Last month, fast-stepping hotelman Conrad Hilton was buttonholed by the Puerto Rico Development Co., a government-backed organization. The Puerto Ricans wanted Connie Hilton to run a new beach hotel in tropical San Juan. Hilton was flattered, but wanted "an intelligent deal." Last week he had it.
The deal calls for the Development Co. to spend about $3 million building and furnishing a lavish ten-story, 300-room hotel, all air-conditioned. When it opens (tentative date: mid-1948), Hilton will take over. All he has to put up is enough cash to buy linen, dishes, pay and train the staff, cover operating expenses. In return, he will get one-third of the profits. Hilton will stand any losses, but nobody expects any. Puerto Rico is already short of hotel rooms, hopes soon to be doing a booming tourist business.

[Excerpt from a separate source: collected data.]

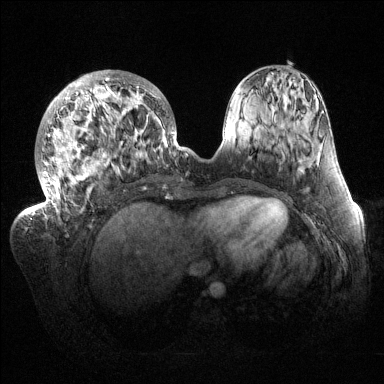
Breast MRI (dynamic contrast-enhanced), one axial slice; dynamic contrast-enhanced series, time point 2 of 6 at this slice position (early post-contrast); 1.5 T; TE 1.5 ms, TR 4.6 ms; 384 × 384 image matrix, field of view 420 × 420 mm. Female patient.
Annotated regions visible in this slice (semi-automatic segmentation, software-assisted and operator-edited):
- enhancing-tissue mask used for the functional tumour volume (all voxels passing the contrast-enhancement thresholds inside the analysis volume; usually the tumour): bounding box (x1, y1, x2, y2) in pixels: (32, 70, 187, 216)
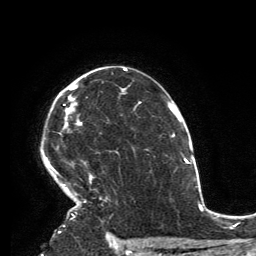
Breast MRI, one axial slice; position 97 of 134 along the scan axis; cropped to one breast; dynamic contrast-enhanced series, time point 2 of 6 at this slice position (early post-contrast); 3 T; TE 2.8 ms, TR 7.2 ms; 1.2 mm slice thickness; 256 × 256 image matrix. Female patient.
Annotated regions visible in this slice (semi-automatic segmentation, software-assisted and operator-edited):
- enhancing-tissue mask used for the functional tumour volume (all voxels passing the contrast-enhancement thresholds inside the analysis volume; usually the tumour): bounding box (x1, y1, x2, y2) in pixels: (45, 76, 94, 216)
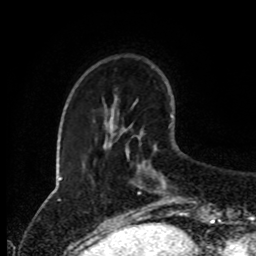
Breast MRI (dynamic contrast-enhanced), one axial slice. Cropped to one breast. Dynamic contrast-enhanced series, time point 2 of 8 at this slice position (early post-contrast). 1.5 T. TE 4.2 ms, TR 7 ms. 2 mm slice thickness. 256 × 256 image matrix. Female patient.
Annotated regions visible in this slice (semi-automatically segmented with operator editing):
- enhancing-tissue mask used for the functional tumour volume (all voxels passing the contrast-enhancement thresholds inside the analysis volume; usually the tumour): bounding box <125,147,187,215> (left, top, right, bottom; pixels)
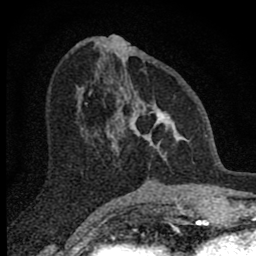
Breast MRI (dynamic contrast-enhanced), one axial slice; slice 32 of 80 in the series (ordered by position); cropped to one breast; dynamic contrast-enhanced series, time point 2 of 8 at this slice position (early post-contrast); 1.5 T; TE 2.8 ms, TR 7.7 ms; 2 mm slice thickness; 256 × 256 image matrix, field of view 130 × 130 mm. Female patient.
Structures marked on this image (semi-automatically segmented with operator editing):
- enhancing-tissue mask used for the functional tumour volume (all voxels passing the contrast-enhancement thresholds inside the analysis volume; usually the tumour): bounding box (x1, y1, x2, y2) in pixels: (106, 65, 187, 159)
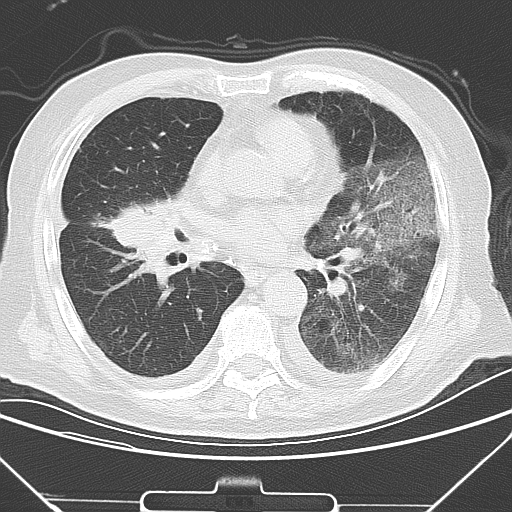
Chest CT, one axial slice; position 16 of 43 along the scan axis; lung window (W 1500 / L -600 HU); 512 × 512 image matrix, field of view 343 × 343 mm. Patient: male, 85 years. Case-level facts recorded for this patient, not image findings: clinical TNM (as recorded): T4 N3 M2.
Annotated regions visible in this slice (rectangle marked by the reading radiologist):
- lung tumour (recorded histology: squamous cell carcinoma): box from (x=97, y=191) to (x=178, y=288) px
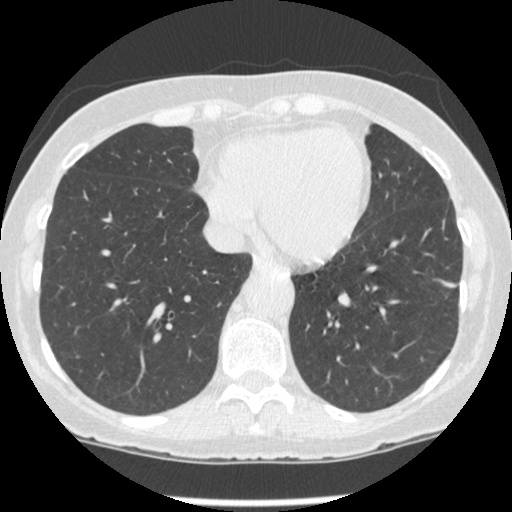
Low-dose screening chest CT, one axial slice; position 79 of 247 along the scan axis; 120 kVp; lung window (W 1500 / L -600 HU); 1.25 mm slice thickness; 512 × 512 image matrix.
Outlined on this slice (expert manual segmentation):
- lesion 1 (tumor, lower lobe of left lung): bounding box [x1, y1, x2, y2] px = [442, 281, 456, 288]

With the signing of this deal, Connie Hilton wound up a year-end whirl which had added Nos. 13, 14 and 15 to his $80,000,000 chain.
Number 14 was Washington's Mayflower, which, although only 21 years old, is already rich with political legend. To get the 1,000-room Mayflower, Connie Hilton paid $2.6 million to Philadelphia's Donner Estates for a controlling bloc (200,000 shares) of the hotel's common stock. With the stock came a sorry financial history. Allen E. Walker, oldtime Washington real-estate man who started to build the Mayflower, lost it in a mortgage deal before he got through putting the basement in. Finally completed at a cost of $13 million by the mortgage-holder, William J. Moore, it went into receivership in 1931. In 1940 the Donner Estates picked up the hotel and its mortgage for 12-c- on the dollar. But lately the Mayflower has been grinding out tidy profits as regularly as it has had to say "Sorry, sir, no rooms left." Its estimated 1946. net: $400,000.
Number 15 was Columbus' Neil House, called "the little Capitol of Ohio" (it's right across High Street from the real Capitol building), also crusty with political legend. Here William Henry Harrison made his headquarters in the "Tippecanoe and Tyler Too" campaign of 1840; William McKinley lived there as governor. Other guests: Charles Dickens, Jenny Lind, Daniel Webster, Horace Greeley. The present structure, fourth on the same site, was built in 1923, has 700 rooms. It does an annual business of more than $2,000,000--which is just what Connie Hilton paid for it.